Welcome to the end of the week! Just sit back, relax, and enjoy this weeks roundup in another edition of Happy Hour.
Optimism Is Better
Marc Andreeson was interviewed by NY Mag this week. Several topics were discussed including optimism versus pessimism:
And I can tell you, at least from the last 20 years, if you bet on the side of the optimists, generally you’re right.
I agree, as long as we avoid the two extremes. Somewhere between the two sits reality. For now, lets focus on pessimism.
With everything going on in the world, there’s a lot to worry about – World War III, global warming, Ebola, market crashes, deflation, inflation, terrorism, economic stagnation, plane travel, unemployment, sharks, the list is endless.

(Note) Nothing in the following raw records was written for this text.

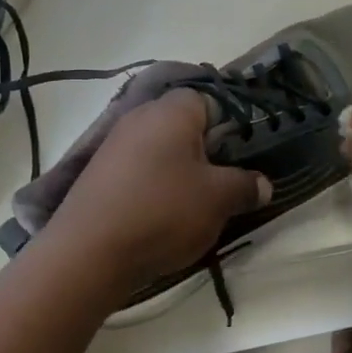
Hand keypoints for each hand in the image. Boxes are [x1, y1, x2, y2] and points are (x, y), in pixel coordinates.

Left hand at [44, 89, 270, 298]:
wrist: (88, 253)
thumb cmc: (163, 211)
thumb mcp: (219, 200)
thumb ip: (245, 186)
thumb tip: (263, 184)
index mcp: (172, 110)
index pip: (210, 99)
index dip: (230, 125)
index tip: (242, 155)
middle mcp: (140, 116)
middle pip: (183, 124)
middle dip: (205, 150)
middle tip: (223, 181)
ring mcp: (113, 145)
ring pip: (160, 149)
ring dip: (179, 171)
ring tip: (194, 204)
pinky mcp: (97, 174)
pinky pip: (137, 170)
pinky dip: (153, 186)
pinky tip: (161, 214)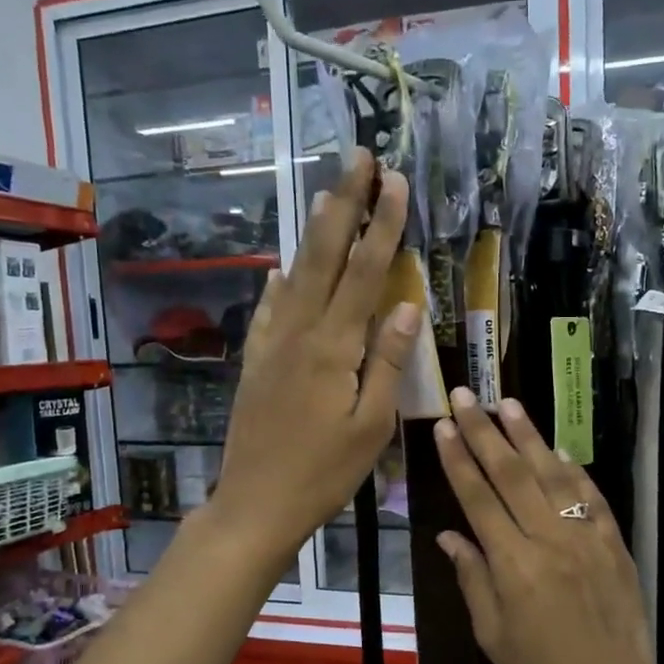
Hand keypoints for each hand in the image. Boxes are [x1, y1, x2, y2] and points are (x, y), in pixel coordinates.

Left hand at [215, 148, 420, 562]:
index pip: (364, 273)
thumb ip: (388, 362)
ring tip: (326, 193)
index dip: (382, 225)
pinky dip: (278, 284)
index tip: (396, 182)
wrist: (256, 504)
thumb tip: (408, 306)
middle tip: (358, 159)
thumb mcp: (372, 426)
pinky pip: (269, 311)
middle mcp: (300, 333)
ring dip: (313, 232)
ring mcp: (272, 345)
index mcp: (334, 348)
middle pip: (323, 257)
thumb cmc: (324, 473)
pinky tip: (280, 269)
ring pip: (295, 275)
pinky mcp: (256, 363)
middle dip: (344, 205)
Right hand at [432, 388, 663, 663]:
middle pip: (512, 475)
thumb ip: (472, 578)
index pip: (478, 498)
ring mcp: (588, 539)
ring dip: (529, 437)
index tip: (444, 426)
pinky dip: (573, 469)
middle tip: (468, 395)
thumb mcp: (493, 636)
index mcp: (514, 566)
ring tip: (509, 403)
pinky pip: (591, 497)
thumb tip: (449, 535)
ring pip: (553, 475)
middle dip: (486, 432)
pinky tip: (557, 448)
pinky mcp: (615, 544)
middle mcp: (550, 541)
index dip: (458, 459)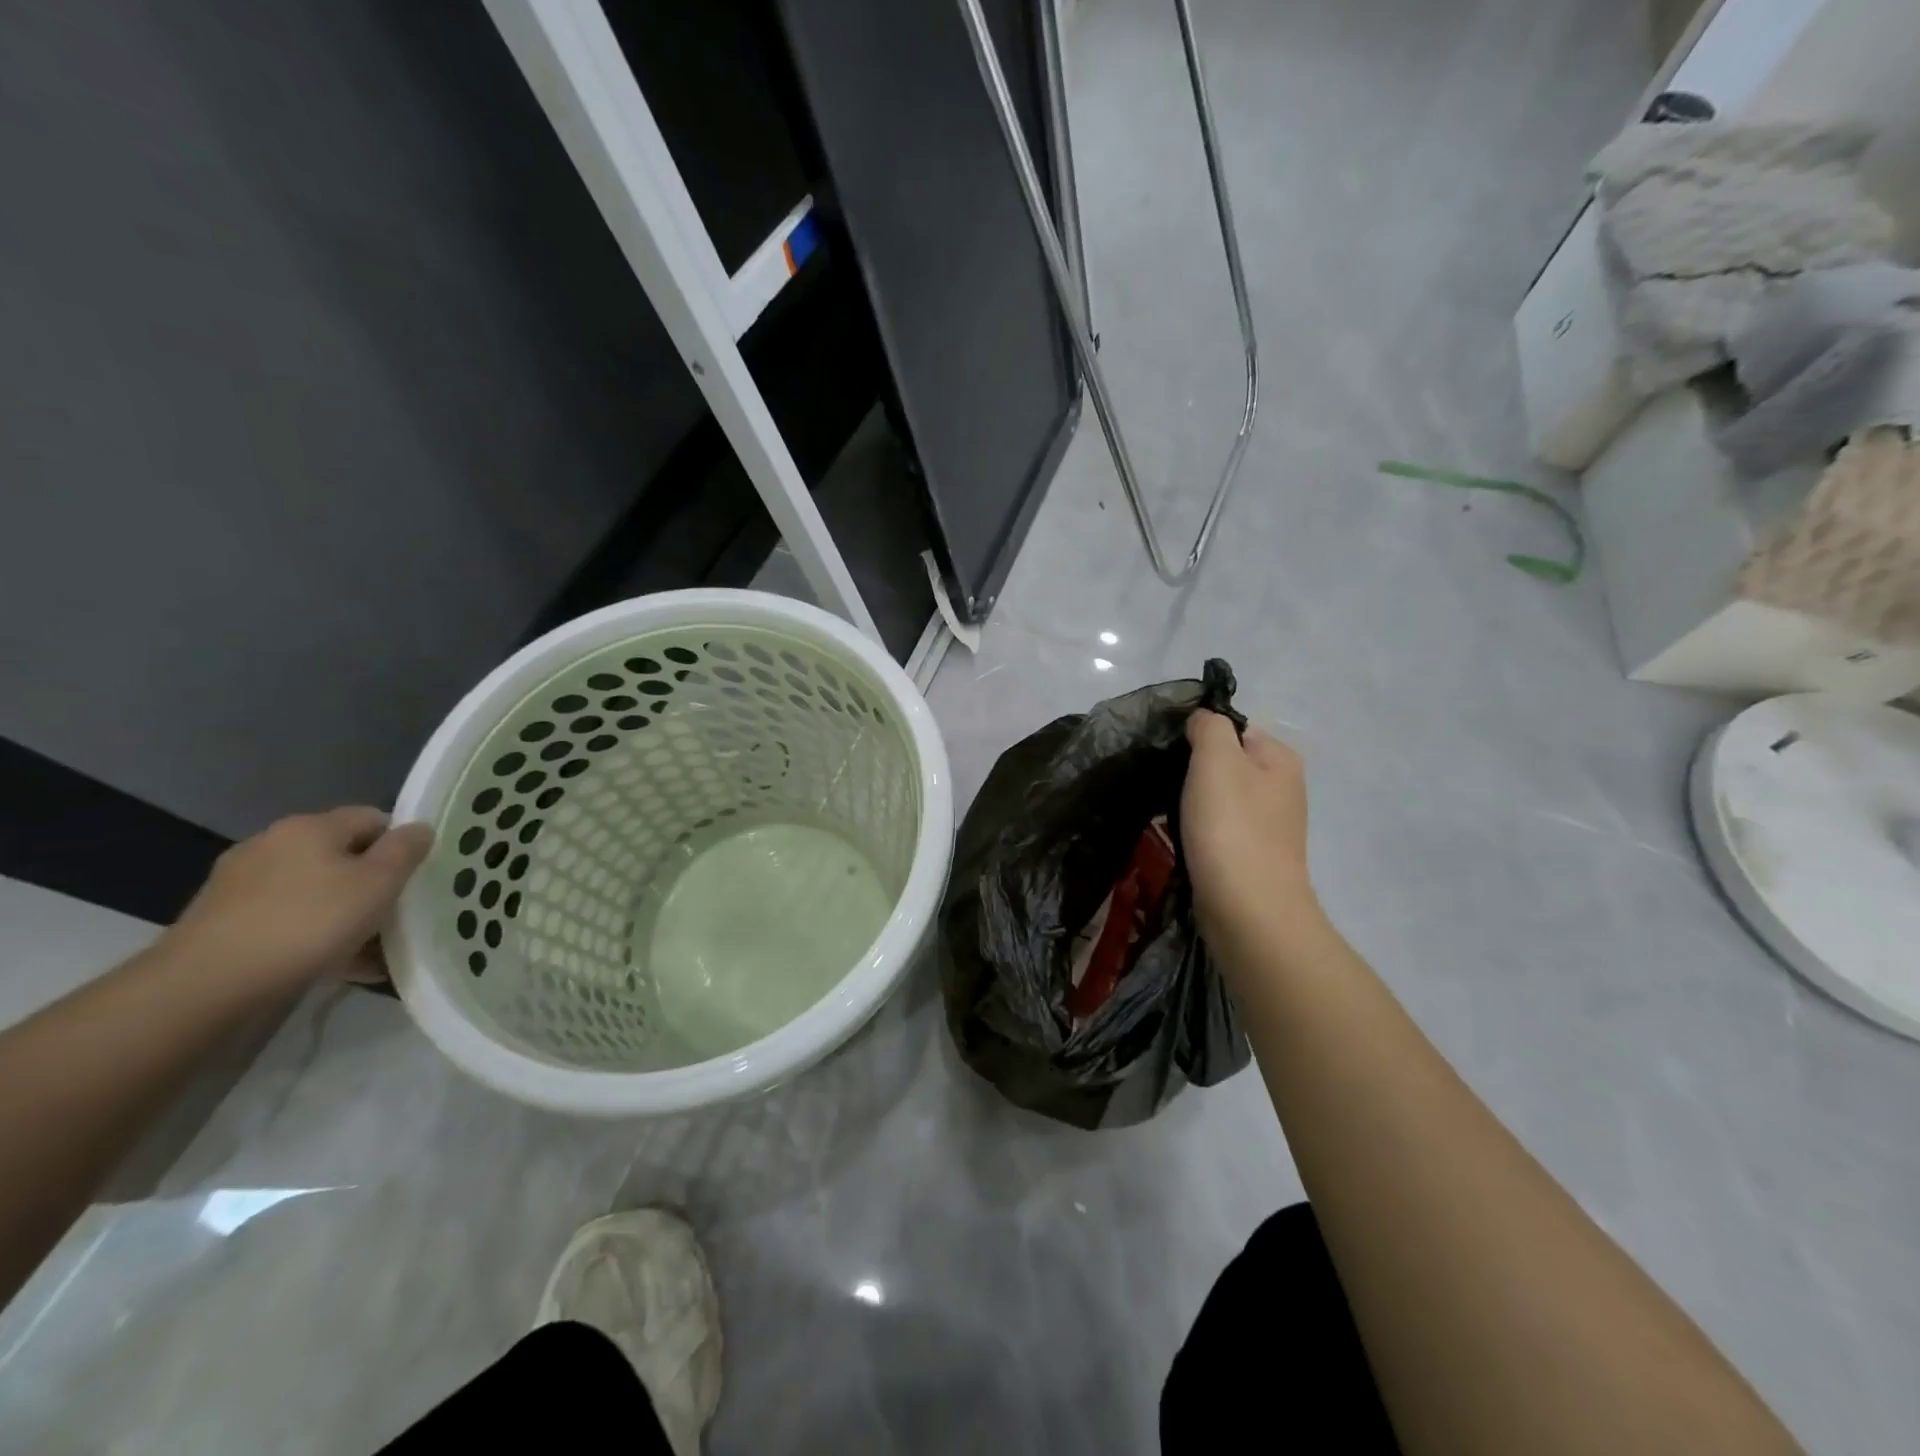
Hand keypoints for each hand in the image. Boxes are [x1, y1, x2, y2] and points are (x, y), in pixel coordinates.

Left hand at [160, 808, 433, 992]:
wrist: (205, 987)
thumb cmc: (308, 923)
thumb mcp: (379, 883)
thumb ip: (406, 850)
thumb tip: (419, 828)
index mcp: (310, 827)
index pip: (373, 818)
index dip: (400, 844)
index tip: (415, 878)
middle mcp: (271, 844)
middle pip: (341, 855)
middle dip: (370, 883)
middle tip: (395, 915)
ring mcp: (240, 884)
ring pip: (314, 890)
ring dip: (343, 912)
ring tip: (367, 948)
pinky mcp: (222, 922)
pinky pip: (286, 919)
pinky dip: (311, 935)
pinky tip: (329, 964)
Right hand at [1182, 710, 1319, 956]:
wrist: (1249, 910)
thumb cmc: (1231, 827)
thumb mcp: (1216, 759)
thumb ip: (1209, 727)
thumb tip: (1202, 722)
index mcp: (1280, 757)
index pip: (1231, 728)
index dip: (1197, 737)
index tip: (1169, 756)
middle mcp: (1282, 787)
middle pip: (1224, 764)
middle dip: (1192, 772)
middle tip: (1165, 786)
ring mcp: (1269, 825)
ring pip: (1218, 798)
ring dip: (1191, 804)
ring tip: (1169, 815)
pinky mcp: (1253, 856)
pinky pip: (1219, 829)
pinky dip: (1199, 832)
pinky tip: (1184, 841)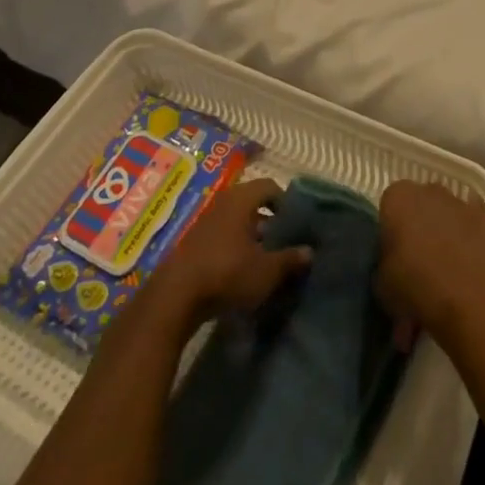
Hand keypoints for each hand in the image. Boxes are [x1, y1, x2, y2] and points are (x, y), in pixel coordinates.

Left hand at [155, 178, 311, 329]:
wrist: (174, 298)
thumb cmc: (227, 273)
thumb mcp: (266, 271)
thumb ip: (290, 259)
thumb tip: (309, 251)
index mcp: (242, 199)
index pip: (269, 186)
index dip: (285, 201)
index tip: (295, 222)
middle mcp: (223, 203)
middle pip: (251, 203)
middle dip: (268, 220)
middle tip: (282, 240)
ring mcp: (204, 223)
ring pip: (235, 221)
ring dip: (250, 236)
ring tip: (264, 258)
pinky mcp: (192, 244)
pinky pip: (221, 237)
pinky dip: (233, 247)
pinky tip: (241, 271)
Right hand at [374, 182, 484, 347]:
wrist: (468, 302)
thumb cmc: (415, 288)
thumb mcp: (381, 282)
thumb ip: (385, 259)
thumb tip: (393, 259)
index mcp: (397, 198)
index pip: (388, 204)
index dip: (389, 228)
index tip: (391, 252)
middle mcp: (427, 189)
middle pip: (417, 202)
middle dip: (415, 223)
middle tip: (414, 257)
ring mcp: (457, 201)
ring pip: (443, 208)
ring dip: (440, 225)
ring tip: (441, 262)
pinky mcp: (483, 216)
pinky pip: (468, 218)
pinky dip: (465, 230)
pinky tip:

It’s worse when you don’t understand the likelihood of something happening. Here’s a test for you:
We, and the media, over hype whichever is the most recent. Truth starts to mix with fiction. Weird stories spread. Then this happens:
Lady just chilling at Dulles in her homemade Hazmat suit pic.twitter.com/Ljlny8t4pr
— Joe Henchman (@jdhenchman) October 15, 2014
Here’s two quick points:
- We fear the wrong things.
- Pessimism must be exhausting.
How does this relate to investing? For one, the same two points apply. Second, you’re investment plan should have built-in protection.
Capital preservation is the core of a great allocation, as long as it doesn’t inhibit compounding power. A few extreme allocation examples would be cashing out to avoid market crashes, using savings accounts as long-term investments, or believing 3%Treasuries are the answer to your retirement woes. As Peter Lynch said:
Far more money has been lost by investors preparing for corrections, or trying to anticipate corrections, than has been lost in corrections themselves.
Not investing is a great way to not lose money in the markets, but a terrible way to grow it. 1% savings accounts and 3% Treasuries offer pitiful compounded returns. And being pessimistic, and acting on it, is bad for your wealth.